- COLLECTED DATA

####################

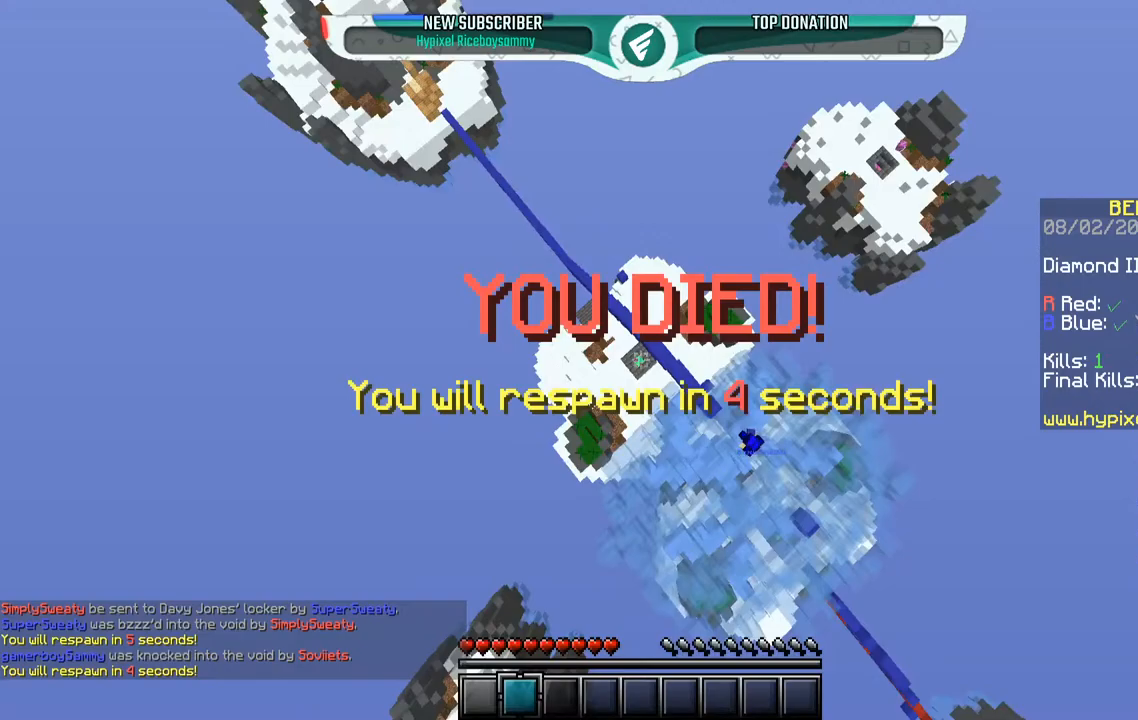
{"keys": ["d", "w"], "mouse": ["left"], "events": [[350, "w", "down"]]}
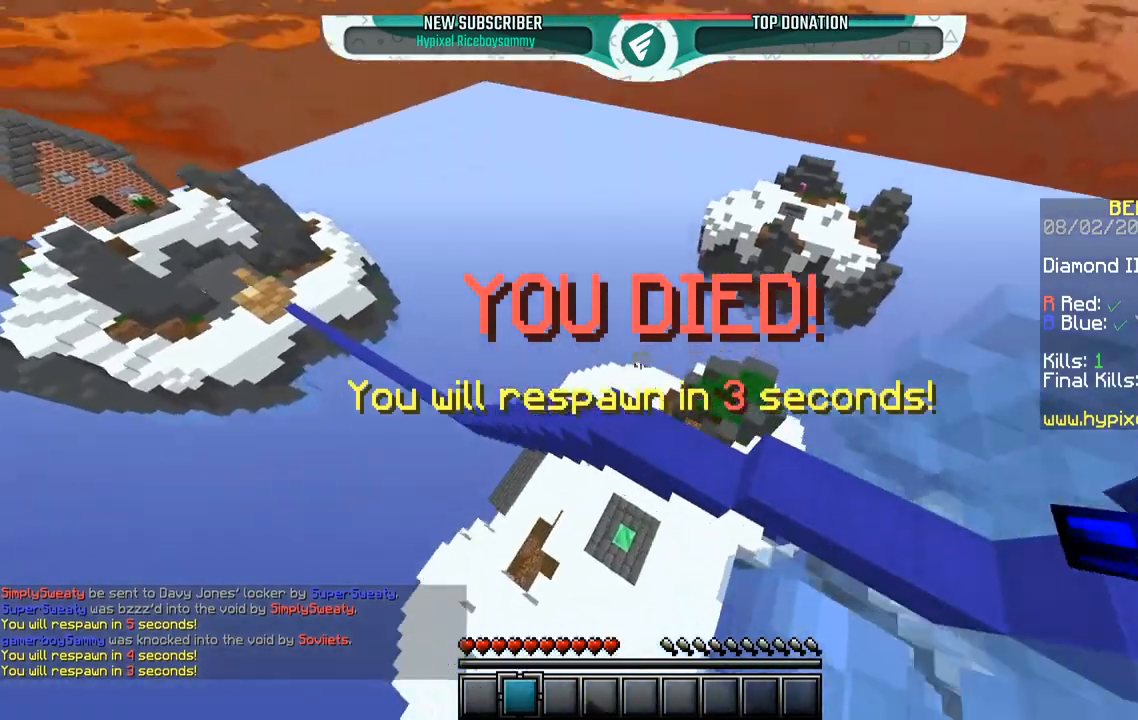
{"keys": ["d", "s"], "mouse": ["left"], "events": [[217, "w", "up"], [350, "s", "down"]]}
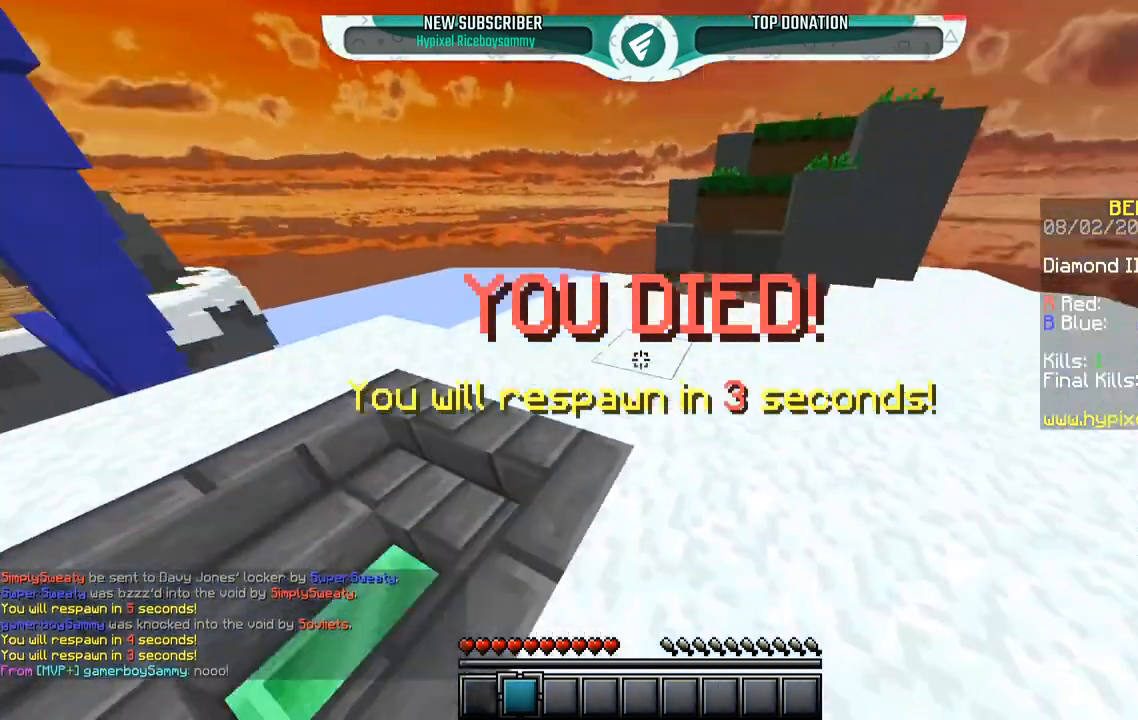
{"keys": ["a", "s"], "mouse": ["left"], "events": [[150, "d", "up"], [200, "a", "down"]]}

####################

- WORK ITEM
Since the pictures are not wanted, transcribe only the rest of the material above, exactly as it stands.

- ANSWER AREA
{"keys": ["d", "w"], "mouse": ["left"], "events": [[350, "w", "down"]]}
{"keys": ["d", "s"], "mouse": ["left"], "events": [[217, "w", "up"], [350, "s", "down"]]}
{"keys": ["a", "s"], "mouse": ["left"], "events": [[150, "d", "up"], [200, "a", "down"]]}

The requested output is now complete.